Lógico que há níveis diversos em cada um de nós. O que não se pode negar para si mesmo são as muitas vezes em que desejamos matar, fazer sofrer, dominar ou nos exibir. Somos todos perversos, assim como somos todos neuróticos.
Essa consciência sadia nos ajuda a distinguir entre o Bem e o Mal. E quanto mais conscientes melhor, mesmo que isso custe anos de divã. Pelo menos se o psicanalista não resolver seu problema você estará resolvendo o dele.

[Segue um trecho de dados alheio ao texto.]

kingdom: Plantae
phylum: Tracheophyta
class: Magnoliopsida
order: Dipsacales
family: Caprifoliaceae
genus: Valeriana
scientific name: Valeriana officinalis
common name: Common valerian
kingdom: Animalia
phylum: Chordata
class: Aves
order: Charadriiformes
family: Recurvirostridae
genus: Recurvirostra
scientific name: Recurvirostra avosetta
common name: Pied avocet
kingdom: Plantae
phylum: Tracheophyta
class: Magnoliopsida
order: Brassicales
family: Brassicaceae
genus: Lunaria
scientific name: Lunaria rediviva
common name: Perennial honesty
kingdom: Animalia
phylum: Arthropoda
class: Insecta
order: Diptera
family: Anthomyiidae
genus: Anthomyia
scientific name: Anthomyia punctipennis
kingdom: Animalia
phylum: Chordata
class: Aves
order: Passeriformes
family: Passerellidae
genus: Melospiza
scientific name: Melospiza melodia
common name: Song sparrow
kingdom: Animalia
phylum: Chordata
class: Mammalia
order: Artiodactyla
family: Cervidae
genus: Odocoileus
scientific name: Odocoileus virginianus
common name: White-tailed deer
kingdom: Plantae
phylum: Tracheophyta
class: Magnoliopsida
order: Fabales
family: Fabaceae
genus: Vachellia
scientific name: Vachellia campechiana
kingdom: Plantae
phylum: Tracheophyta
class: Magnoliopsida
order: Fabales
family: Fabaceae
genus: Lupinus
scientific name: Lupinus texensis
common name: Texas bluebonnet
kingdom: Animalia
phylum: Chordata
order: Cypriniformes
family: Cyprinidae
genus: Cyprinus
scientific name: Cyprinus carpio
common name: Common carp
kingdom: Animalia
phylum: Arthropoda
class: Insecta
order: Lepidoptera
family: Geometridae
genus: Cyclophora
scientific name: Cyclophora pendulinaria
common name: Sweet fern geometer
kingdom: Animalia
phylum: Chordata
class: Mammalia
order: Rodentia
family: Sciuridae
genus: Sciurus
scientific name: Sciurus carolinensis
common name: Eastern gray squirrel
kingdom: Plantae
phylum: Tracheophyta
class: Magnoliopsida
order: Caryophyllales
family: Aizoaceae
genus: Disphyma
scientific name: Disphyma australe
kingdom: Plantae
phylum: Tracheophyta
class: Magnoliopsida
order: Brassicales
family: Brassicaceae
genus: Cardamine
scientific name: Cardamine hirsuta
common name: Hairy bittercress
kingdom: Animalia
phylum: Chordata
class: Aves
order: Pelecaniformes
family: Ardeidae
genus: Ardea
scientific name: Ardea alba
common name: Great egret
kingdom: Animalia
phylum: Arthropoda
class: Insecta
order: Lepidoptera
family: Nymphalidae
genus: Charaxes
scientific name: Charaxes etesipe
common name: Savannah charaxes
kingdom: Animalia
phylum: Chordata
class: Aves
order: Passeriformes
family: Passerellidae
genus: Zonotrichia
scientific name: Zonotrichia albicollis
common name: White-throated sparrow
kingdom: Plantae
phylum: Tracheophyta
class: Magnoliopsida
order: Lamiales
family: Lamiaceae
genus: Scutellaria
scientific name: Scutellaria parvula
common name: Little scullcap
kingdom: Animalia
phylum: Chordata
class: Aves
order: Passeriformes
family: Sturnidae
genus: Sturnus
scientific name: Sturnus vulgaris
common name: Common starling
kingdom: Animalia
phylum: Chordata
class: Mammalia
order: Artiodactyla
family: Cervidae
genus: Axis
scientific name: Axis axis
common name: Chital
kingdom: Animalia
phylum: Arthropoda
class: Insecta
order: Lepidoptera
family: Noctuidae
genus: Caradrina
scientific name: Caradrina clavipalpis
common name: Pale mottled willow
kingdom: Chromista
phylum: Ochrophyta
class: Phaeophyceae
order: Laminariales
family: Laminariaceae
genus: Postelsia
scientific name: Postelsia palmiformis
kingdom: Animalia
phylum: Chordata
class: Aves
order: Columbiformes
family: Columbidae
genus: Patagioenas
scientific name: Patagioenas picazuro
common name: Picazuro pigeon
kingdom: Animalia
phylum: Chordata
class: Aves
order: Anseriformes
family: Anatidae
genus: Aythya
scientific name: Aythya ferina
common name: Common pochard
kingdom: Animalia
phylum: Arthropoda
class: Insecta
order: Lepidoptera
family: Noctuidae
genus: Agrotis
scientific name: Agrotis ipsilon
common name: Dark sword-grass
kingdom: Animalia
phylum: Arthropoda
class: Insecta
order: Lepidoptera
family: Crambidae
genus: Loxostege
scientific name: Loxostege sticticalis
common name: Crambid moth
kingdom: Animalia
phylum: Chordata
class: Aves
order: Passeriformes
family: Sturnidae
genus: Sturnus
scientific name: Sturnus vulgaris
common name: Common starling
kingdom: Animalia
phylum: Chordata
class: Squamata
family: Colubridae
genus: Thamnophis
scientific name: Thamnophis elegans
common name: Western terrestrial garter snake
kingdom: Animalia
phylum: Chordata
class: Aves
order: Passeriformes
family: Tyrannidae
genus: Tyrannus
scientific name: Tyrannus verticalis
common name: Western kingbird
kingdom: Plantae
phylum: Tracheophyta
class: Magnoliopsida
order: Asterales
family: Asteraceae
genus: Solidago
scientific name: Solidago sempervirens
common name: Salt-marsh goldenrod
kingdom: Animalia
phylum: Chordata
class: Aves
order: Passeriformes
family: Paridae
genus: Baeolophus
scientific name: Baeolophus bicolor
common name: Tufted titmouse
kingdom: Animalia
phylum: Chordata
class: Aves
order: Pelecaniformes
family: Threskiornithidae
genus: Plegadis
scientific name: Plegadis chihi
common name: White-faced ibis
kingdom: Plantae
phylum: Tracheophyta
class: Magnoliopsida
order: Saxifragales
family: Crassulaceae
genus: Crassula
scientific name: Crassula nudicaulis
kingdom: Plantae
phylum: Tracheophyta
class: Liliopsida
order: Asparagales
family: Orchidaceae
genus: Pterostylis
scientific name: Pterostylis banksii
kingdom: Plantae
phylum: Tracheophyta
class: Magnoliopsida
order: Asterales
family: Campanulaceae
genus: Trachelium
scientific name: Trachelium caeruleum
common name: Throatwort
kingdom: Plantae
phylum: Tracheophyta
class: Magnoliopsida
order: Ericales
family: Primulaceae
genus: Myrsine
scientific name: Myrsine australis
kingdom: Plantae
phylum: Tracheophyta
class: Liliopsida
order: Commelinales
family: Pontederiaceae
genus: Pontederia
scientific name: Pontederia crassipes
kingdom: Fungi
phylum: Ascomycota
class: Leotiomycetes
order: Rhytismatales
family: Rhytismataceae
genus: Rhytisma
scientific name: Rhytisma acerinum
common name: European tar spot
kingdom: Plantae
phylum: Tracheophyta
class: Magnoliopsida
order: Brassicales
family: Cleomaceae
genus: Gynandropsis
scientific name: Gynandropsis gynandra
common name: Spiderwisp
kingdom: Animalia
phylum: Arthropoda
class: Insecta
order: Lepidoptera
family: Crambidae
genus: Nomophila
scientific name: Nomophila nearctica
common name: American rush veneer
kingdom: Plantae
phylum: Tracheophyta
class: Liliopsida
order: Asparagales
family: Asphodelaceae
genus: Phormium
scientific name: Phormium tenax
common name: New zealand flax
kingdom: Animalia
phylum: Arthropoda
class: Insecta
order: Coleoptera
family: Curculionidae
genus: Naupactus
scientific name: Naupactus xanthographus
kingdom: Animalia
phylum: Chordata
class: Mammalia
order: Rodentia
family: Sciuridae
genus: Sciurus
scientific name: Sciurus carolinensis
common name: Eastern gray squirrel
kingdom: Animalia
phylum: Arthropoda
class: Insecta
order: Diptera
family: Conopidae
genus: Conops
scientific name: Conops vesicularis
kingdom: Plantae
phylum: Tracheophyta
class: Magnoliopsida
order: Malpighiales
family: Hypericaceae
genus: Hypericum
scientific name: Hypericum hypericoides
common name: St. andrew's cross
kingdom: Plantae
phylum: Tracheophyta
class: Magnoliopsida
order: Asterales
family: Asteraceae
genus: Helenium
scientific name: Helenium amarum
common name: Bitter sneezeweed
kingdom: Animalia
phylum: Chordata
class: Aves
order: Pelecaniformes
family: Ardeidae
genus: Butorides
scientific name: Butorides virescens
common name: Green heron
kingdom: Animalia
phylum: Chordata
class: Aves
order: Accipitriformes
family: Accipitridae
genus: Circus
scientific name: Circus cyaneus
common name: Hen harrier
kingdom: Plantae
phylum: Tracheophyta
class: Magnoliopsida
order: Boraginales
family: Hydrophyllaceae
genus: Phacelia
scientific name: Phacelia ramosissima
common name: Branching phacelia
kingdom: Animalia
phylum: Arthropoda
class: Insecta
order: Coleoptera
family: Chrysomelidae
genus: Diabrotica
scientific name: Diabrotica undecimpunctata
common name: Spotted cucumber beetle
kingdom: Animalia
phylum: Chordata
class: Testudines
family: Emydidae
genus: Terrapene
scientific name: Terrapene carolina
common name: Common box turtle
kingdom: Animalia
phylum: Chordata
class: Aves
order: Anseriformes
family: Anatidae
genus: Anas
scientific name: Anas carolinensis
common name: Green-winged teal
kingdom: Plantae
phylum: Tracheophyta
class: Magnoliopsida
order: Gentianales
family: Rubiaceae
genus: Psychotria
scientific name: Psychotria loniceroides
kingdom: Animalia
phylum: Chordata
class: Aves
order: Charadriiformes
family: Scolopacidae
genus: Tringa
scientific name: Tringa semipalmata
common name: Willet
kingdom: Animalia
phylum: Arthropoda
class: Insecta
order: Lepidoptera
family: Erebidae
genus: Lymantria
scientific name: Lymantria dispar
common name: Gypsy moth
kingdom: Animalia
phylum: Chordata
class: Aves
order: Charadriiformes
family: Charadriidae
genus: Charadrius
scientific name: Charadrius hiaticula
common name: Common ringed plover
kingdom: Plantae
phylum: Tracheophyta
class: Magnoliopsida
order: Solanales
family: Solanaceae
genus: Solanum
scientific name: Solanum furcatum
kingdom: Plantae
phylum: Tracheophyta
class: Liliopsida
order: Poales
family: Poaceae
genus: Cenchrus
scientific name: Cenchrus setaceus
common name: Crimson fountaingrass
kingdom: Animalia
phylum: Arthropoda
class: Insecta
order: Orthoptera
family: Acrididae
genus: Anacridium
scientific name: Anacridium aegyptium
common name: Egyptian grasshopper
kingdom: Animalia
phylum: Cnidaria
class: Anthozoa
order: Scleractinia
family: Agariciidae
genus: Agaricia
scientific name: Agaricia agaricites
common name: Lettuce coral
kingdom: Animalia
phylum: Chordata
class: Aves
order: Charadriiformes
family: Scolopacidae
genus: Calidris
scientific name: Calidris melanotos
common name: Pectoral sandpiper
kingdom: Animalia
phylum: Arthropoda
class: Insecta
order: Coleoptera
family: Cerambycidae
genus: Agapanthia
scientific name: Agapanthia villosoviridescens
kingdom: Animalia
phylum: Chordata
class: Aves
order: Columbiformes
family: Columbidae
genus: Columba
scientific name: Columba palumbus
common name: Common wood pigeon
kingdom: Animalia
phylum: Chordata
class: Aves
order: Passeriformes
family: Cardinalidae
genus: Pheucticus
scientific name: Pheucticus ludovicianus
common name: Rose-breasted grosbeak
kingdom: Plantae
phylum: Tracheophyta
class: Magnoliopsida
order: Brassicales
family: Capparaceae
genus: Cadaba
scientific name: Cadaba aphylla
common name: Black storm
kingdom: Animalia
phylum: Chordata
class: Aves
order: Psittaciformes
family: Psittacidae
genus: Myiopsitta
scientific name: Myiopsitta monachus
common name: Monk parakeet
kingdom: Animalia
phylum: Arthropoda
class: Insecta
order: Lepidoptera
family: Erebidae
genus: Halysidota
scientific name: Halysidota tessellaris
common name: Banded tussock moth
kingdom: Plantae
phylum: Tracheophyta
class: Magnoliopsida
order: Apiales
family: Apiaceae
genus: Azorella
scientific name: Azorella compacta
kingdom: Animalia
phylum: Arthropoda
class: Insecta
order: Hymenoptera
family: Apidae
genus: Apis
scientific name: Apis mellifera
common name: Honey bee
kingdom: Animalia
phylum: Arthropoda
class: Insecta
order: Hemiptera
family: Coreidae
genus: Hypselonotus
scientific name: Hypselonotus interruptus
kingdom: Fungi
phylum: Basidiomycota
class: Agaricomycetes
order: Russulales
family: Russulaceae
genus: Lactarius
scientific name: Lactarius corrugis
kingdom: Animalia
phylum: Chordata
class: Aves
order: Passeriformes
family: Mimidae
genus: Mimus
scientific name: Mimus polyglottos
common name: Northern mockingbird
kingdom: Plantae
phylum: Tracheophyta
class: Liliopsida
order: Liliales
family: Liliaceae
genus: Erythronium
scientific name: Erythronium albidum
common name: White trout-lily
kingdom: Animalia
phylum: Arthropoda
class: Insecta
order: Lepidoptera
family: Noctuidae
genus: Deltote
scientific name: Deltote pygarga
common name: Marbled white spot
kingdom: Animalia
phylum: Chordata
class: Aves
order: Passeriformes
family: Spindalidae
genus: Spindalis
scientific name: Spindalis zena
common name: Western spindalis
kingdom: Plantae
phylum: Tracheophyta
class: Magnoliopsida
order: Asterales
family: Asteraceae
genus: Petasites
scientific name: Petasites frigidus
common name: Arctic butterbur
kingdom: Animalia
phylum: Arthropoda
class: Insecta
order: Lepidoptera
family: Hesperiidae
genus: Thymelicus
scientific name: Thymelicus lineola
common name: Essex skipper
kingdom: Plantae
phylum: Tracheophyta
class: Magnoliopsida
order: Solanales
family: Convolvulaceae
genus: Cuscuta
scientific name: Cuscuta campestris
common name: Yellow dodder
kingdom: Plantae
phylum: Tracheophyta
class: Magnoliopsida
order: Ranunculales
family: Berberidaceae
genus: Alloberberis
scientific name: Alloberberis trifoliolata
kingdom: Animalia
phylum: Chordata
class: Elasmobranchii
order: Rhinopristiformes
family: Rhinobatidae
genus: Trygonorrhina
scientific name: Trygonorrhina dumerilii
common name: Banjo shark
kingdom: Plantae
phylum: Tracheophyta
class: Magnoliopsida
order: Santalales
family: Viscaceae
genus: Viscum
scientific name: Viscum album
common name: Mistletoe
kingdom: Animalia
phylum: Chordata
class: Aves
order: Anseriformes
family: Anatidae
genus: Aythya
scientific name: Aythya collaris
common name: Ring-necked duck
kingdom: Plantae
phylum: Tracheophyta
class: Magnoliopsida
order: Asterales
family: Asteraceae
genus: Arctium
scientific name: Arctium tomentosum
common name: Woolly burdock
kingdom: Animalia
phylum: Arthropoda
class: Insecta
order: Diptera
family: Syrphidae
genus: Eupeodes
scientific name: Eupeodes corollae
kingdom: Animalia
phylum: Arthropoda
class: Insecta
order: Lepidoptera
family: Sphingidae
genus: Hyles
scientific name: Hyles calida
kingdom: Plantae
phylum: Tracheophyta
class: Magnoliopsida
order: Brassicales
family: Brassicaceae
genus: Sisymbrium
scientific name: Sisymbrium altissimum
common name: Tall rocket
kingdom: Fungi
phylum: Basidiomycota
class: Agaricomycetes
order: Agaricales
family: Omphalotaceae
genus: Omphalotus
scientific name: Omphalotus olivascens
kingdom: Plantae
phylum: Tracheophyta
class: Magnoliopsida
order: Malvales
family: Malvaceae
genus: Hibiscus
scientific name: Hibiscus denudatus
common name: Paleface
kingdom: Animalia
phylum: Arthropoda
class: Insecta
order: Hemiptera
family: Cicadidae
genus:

Mae West dizia que quando ela era boa ela era ótima, mas quando era má era ma-ra-vi-lho-sa. Todos carregamos a marca da perversidade, todos carregamos o gozo da maldade. Nem que seja aquela maldadezinha que você anda louco para aprontar com alguém.

Hannah Arendt vendo no nazismo a institucionalização do perverso cunhou atônita esta definição monumental: A Banalização do Mal. Ali aconteceu uma inversão moral do Estado, a instituição da qual se espera proteção, justiça e imparcialidade. O Nazismo é a fascinante disfunção de uma sociedade culta e moderna que unanimemente se entregou à barbárie, arrastando com ela outras sociedades, criando condições ideais para o livre e extremado exercício daquele lituano.

Onde está, onde se esconde nos desvãos de sua alma o seu lituano?
O meu? Adorei descrever as maldades dele.